Classified cargo orders? 

"Although not covered geographically, factory freighter orders will probably make a dent in the final tally. I expect several single-digit orders for 777-8F and A350F during the week. Perhaps less for the conversion market, as it is shorter-term and faces low revenue forecasts," says Stuart Hatcher. 

Leasing companies, always in ambush

"The Paris Airshow wouldn't be the Paris Airshow without the usual order from ALC, perhaps to cover some of the twin-aisle orders already mentioned above, or perhaps with an order for the Boeing 737 MAX 10. There hasn't yet been a direct order on this model so far from the leasing community, and it wouldn't be the first time ALC has started the ball rolling. Likewise, we could see action from other giants such as AerCap, SMBC or Avolon, but given the potential for such large orders from operators, there will be no shortage of sale-leaseback activity. Overall, relative to operators, I don't think orders from lessors will be significant given how high inflation and interest rates are, and it may be a few years before we see the same level of speculative activity we saw during the low interest rate period of 2010."

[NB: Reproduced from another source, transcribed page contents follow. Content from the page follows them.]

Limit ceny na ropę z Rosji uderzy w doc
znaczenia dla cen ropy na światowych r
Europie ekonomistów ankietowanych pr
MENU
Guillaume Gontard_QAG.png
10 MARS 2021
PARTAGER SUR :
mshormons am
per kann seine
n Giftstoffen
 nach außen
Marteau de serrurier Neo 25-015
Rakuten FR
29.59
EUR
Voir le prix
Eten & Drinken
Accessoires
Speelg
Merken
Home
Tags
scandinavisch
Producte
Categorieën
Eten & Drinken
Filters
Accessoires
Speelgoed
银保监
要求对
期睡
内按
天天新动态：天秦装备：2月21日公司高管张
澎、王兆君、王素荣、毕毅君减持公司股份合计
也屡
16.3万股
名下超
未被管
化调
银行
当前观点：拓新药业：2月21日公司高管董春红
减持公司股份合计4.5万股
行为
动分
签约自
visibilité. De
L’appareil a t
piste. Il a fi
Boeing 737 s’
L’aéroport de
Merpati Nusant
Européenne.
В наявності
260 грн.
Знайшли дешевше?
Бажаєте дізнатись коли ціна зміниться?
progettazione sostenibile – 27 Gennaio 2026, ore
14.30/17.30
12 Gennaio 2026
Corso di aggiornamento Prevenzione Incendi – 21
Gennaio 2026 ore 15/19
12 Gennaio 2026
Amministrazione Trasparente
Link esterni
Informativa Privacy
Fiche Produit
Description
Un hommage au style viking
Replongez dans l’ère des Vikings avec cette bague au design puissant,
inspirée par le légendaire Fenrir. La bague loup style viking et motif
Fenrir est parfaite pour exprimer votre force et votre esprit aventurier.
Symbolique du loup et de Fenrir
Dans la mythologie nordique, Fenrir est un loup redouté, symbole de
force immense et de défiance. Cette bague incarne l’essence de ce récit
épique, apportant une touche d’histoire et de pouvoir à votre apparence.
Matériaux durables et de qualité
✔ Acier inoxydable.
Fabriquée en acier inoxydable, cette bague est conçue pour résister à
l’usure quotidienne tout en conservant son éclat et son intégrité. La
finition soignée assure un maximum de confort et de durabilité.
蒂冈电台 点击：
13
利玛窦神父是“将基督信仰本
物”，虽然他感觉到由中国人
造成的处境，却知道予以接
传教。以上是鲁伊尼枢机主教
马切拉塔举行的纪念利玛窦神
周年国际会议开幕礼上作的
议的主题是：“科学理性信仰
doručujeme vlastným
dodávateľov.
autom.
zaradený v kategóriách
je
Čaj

"Adding it all up, we arrive at a number just under 3,000, which seems crazy and well above anything seen in the past. Naturally, I don't expect any of this to happen. In compiling the full list, I relied on those of which IBA was aware, those that were the subject of rumors, and those from IBA's fleet analysis on those that needed to consider fleet replacement and growth given regional competitive tension or because their fleet is aging. However, we cannot rule out that speculative lessor orders booked in the past will provide a good proportion of the intermediate elevator before any of these orders are delivered. The regions of Turkey, the Middle East and India is an area that could potentially see orders exceed the 2,000 mark, which will require both heavy investment in infrastructure and investment in asset ownership," concludes Stuart Hatcher.